Est-ce que les moyens d’actions classiques (manifestation, grève, occupation de bureaux) seront suffisants pour faire reculer le gouvernement? Est-ce que le mouvement syndical devra réfléchir à de nouveaux moyens d’actions afin d’augmenter son rapport de force?

Et les revenus de l’État?

La récente manifestation dans les bureaux de KPMG à Montréal a attiré l’attention sur les revenus de l’État qui disparaissent dans les paradis fiscaux.

Les services publics ne sont plus ce qu’ils étaient parce que le gouvernement n’a pas le courage politique d’aller chercher les revenus dont l’État a besoin pour donner des services publics de qualité et de justes conditions de travail à ses employés.

Tout à coup, le gouvernement n’est plus la seule cible responsable de la pauvreté de l’État. Selon une récente fiche technique de l’IRÉC, (Institut de recherche en économie contemporaine)* le gouvernement du Québec serait privé de un à deux milliards de revenus d’impôt à cause de l’usage des paradis fiscaux par les personnes et les entreprises qui en usent et en abusent.

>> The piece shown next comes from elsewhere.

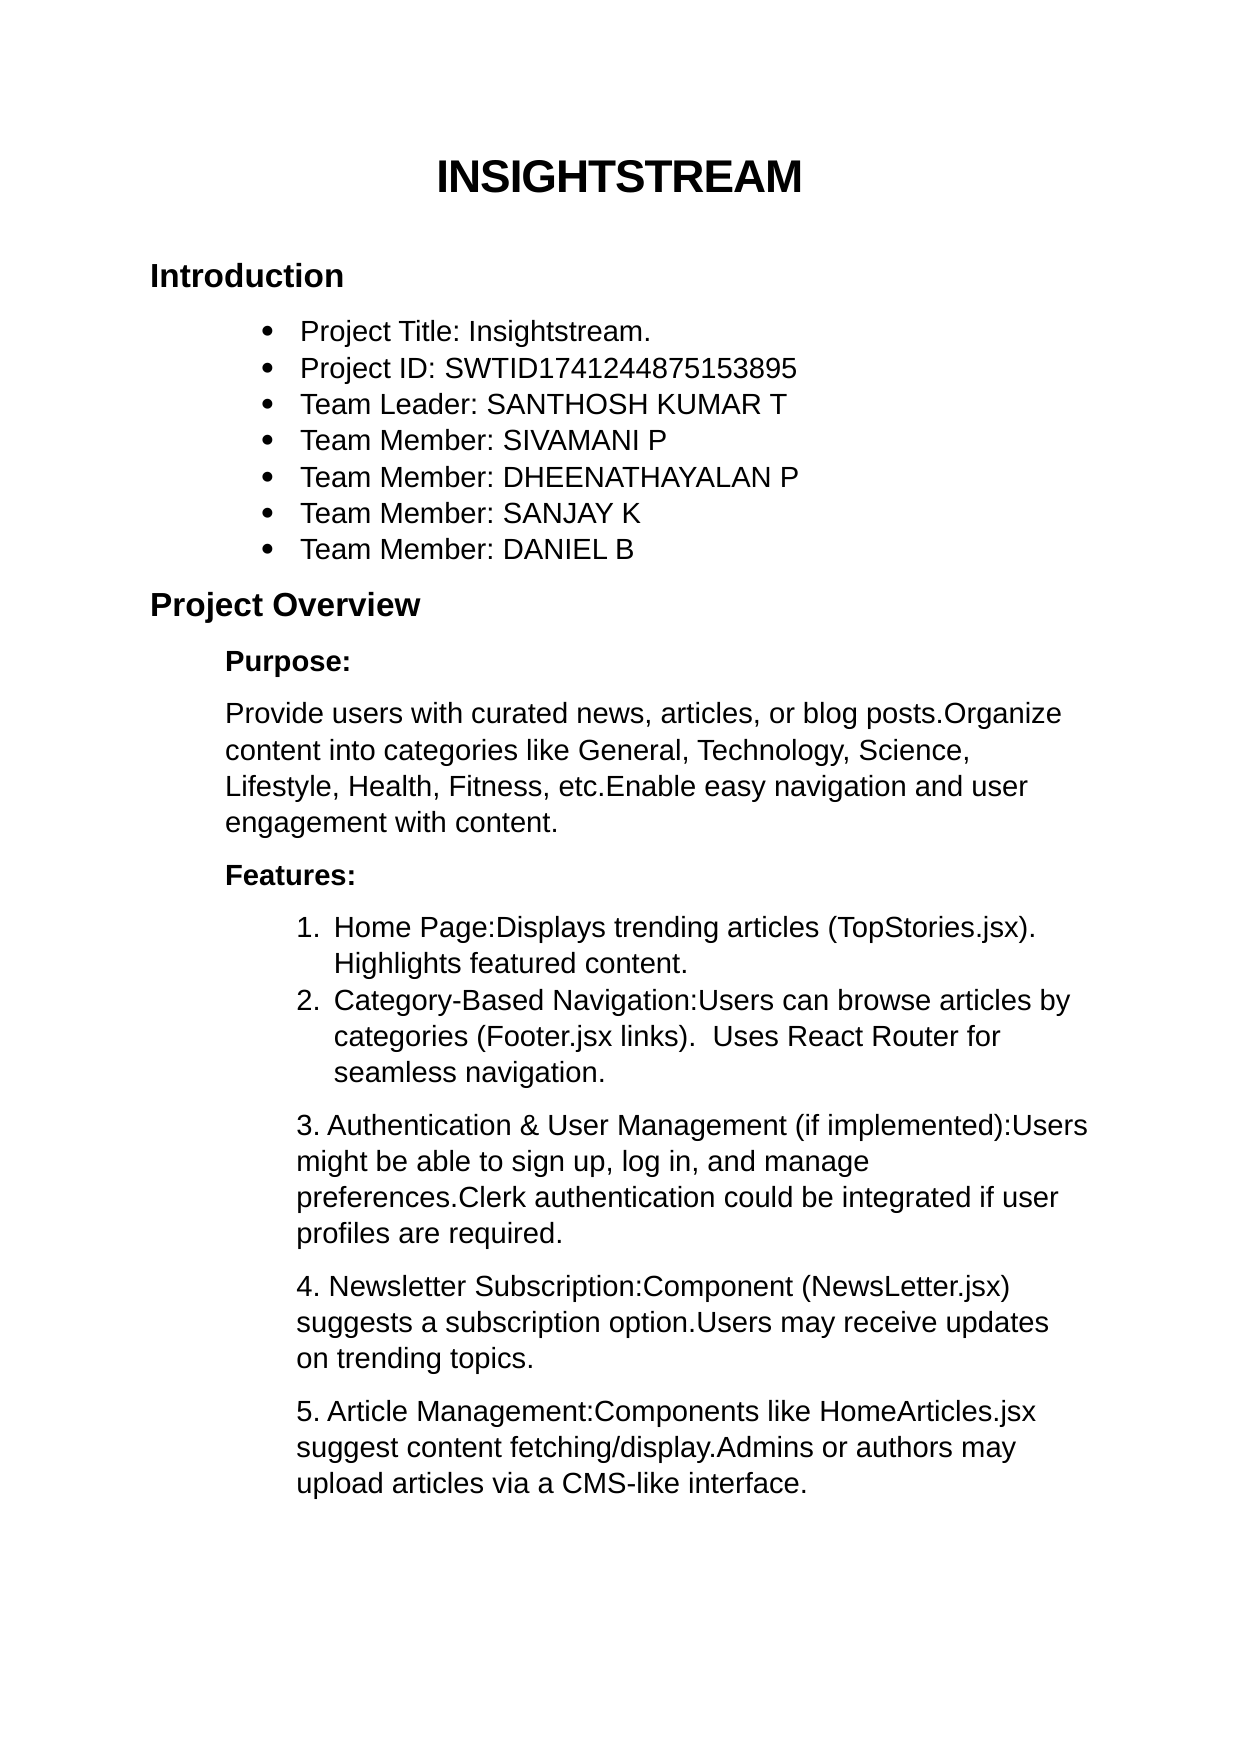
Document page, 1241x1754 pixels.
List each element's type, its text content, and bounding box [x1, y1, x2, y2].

La lutte des employés de l’État ne peut donc être dissociée d’une politique fiscale permettant à une société d’avoir les moyens de ses ambitions. Prétendre, comme le fait le gouvernement Couillard, que le Québec s’est donné des services publics trop généreux et qu’il est nécessaire de réduire en conséquence la taille de l’État et les conditions de travail de ses employés n’est pas la solution.

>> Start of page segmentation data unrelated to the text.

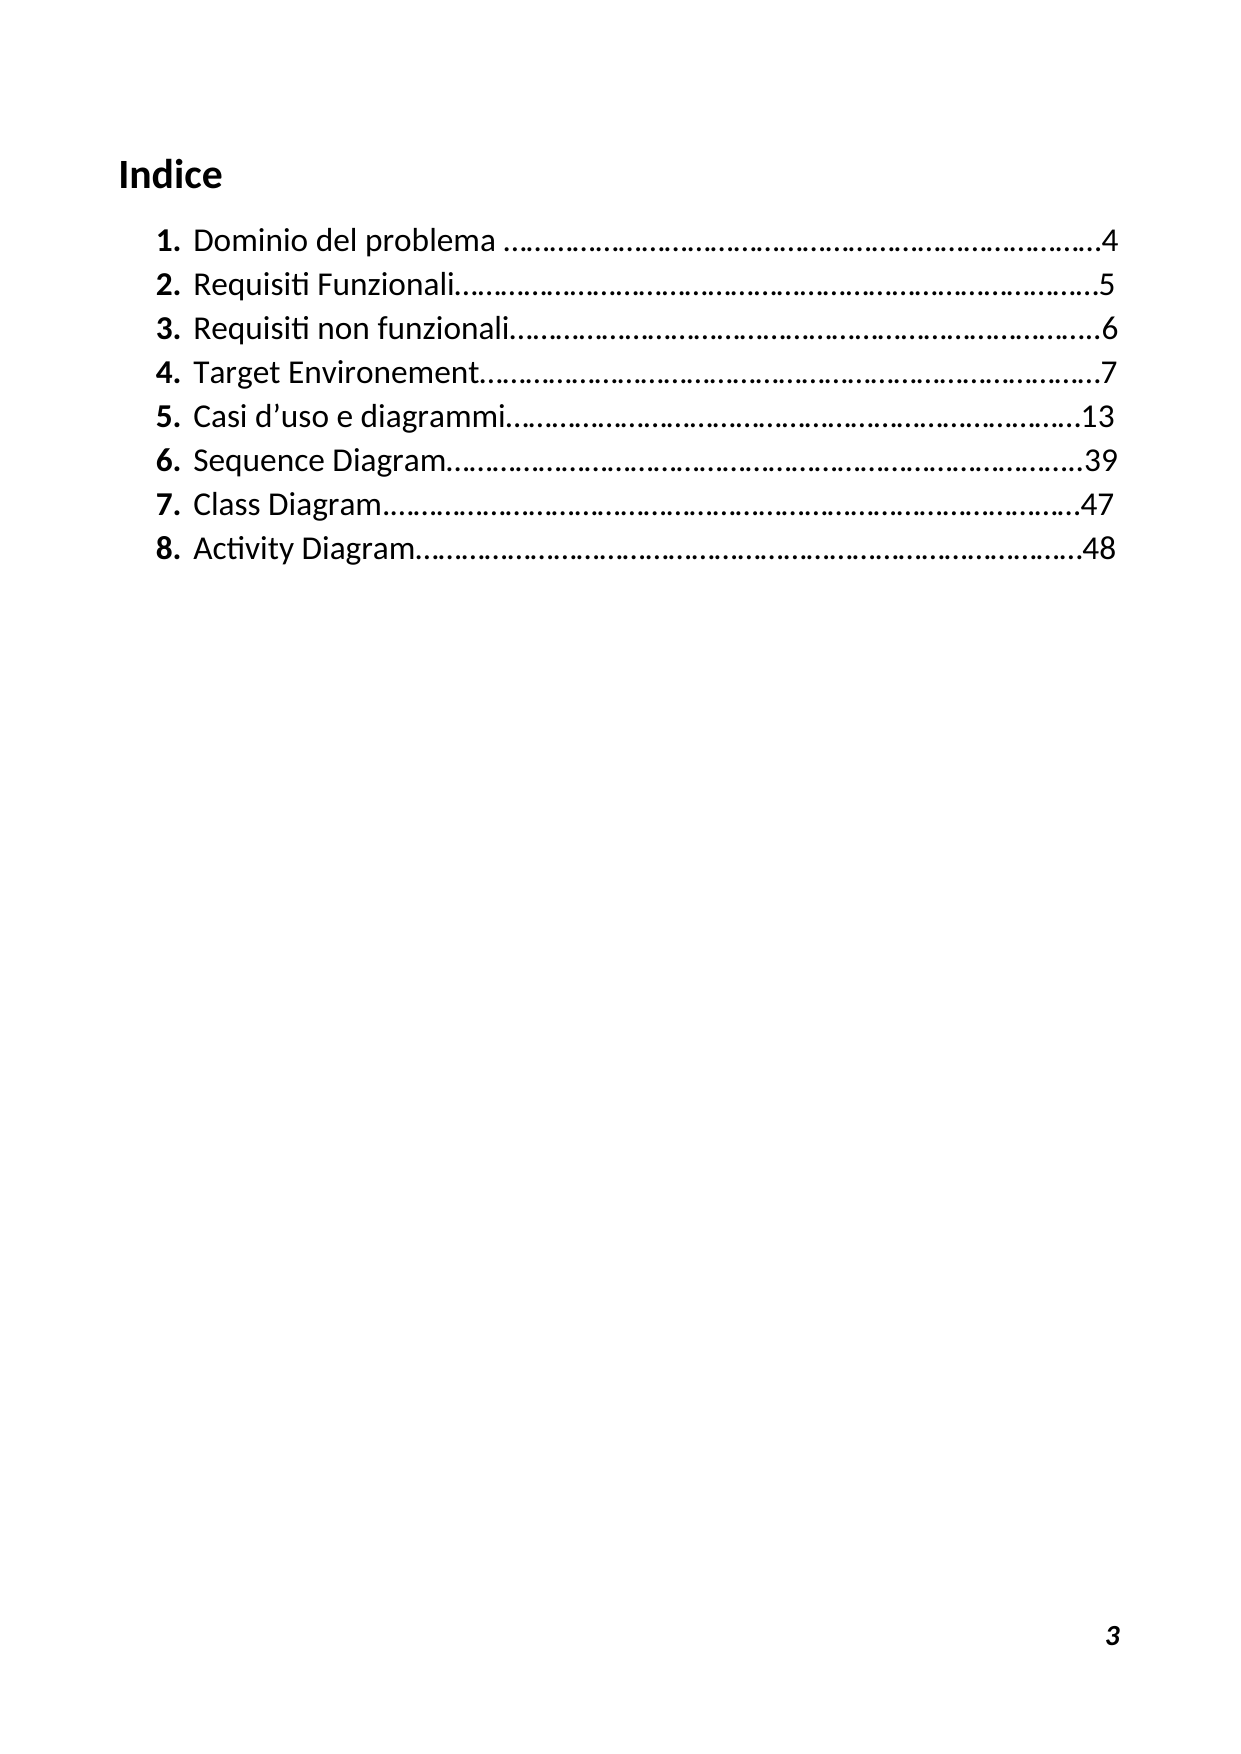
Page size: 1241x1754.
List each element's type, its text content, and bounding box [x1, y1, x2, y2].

list Class Diagram.………………………………………………………………………………47 [156, 483, 1122, 524]
list Sequence Diagram………………………………………………………………………..39 [156, 439, 1122, 480]
list Dominio del problema ……………………………………………………………………4 [156, 219, 1122, 260]
list Target Environement………………………………………………………………………7 [156, 351, 1122, 392]
text Indice [118, 148, 1122, 198]
list Requisiti Funzionali…………………………………………………………………………5 [156, 263, 1122, 304]
list Requisiti non funzionali…………………………………………………………………..6 [156, 307, 1122, 348]
list Activity Diagram……………………………………………………………………………48 [156, 527, 1122, 568]
list Casi d’uso e diagrammi…………………………………………………………………13 [156, 395, 1122, 436]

Le gouvernement doit plutôt avoir le courage politique de développer une fiscalité progressive en luttant contre les paradis fiscaux et en révisant le système d’impôt. Même Justin Trudeau l’a compris en déclarant, en campagne électorale, vouloir faire payer aux riches un impôt plus important.

L’exercice du rapport de force des employés de l’État s’attaque à juste titre à la question de la fiscalité et des paradis fiscaux dans cette négociation.

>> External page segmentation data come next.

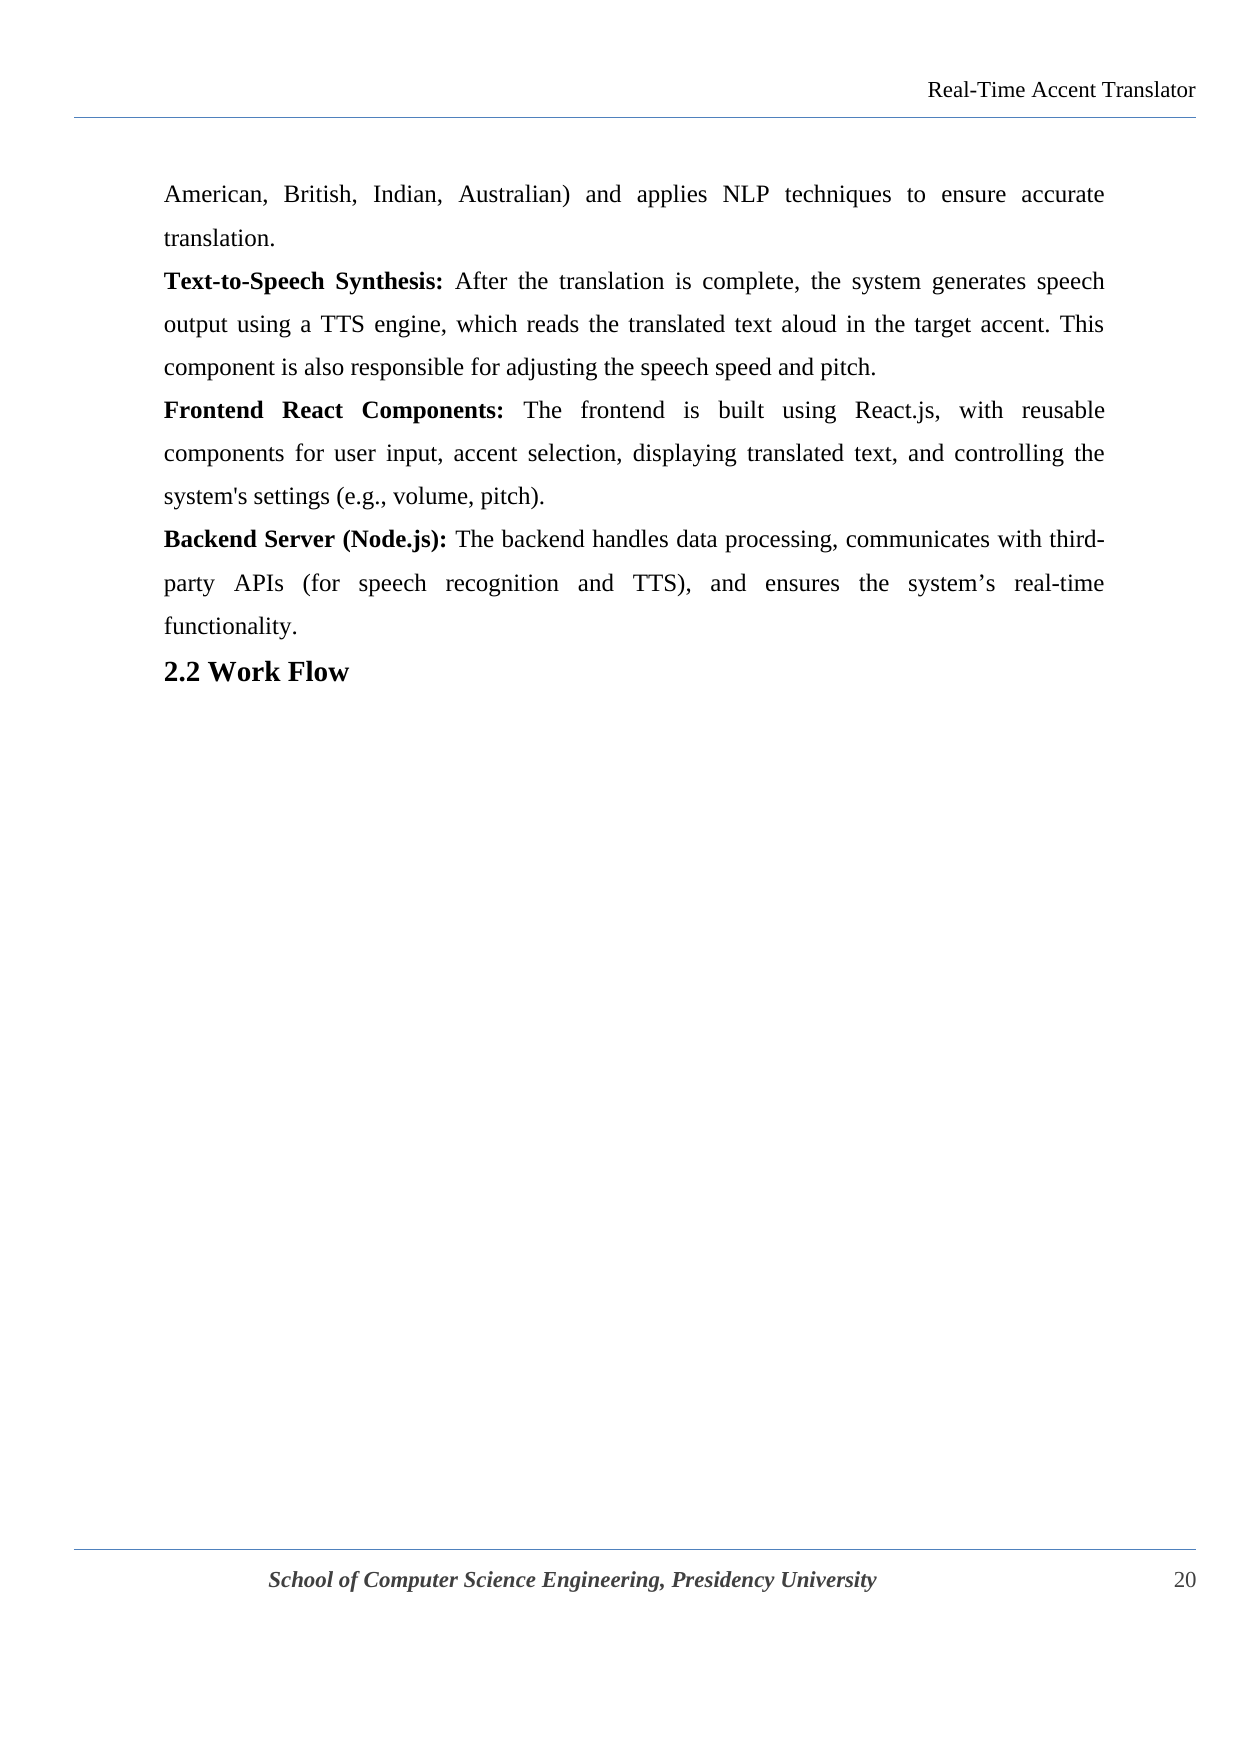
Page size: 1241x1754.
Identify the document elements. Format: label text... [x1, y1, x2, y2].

text 2.2 Work Flow [164, 654, 1106, 687]
text Backend Server (Node.js): The backend handles data processing, communicates with third-party APIs (for speech recognition and TTS), and ensures the system’s real-time functionality. [164, 524, 1106, 639]
text Text-to-Speech Synthesis: After the translation is complete, the system generates speech output using a TTS engine, which reads the translated text aloud in the target accent. This component is also responsible for adjusting the speech speed and pitch. [164, 266, 1106, 381]
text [164, 179, 1106, 251]
text Frontend React Components: The frontend is built using React.js, with reusable components for user input, accent selection, displaying translated text, and controlling the system's settings (e.g., volume, pitch). [164, 395, 1106, 510]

Les deux sujets vont de pair. Les revenus de l’État déterminent la capacité de l’employeur public d’offrir de bonnes conditions de travail à ceux et celles qui prennent soin de nous tous les jours.

Les services publics, ce sont essentiellement trois choses : être bien éduqué, être bien soigné et vivre dans une société en toute sécurité dans tous les aspects de notre vie individuelle et collective. Les employés de l’État méritent mieux qu’un recul important de leurs conditions salariales et de travail.

Toutefois, si le gouvernement ne change pas rapidement d’attitude, tant sur le plan des coupures dans les services publics que dans les négociations avec ses employés, il crée délibérément les conditions objectives d’une grave crise sociale.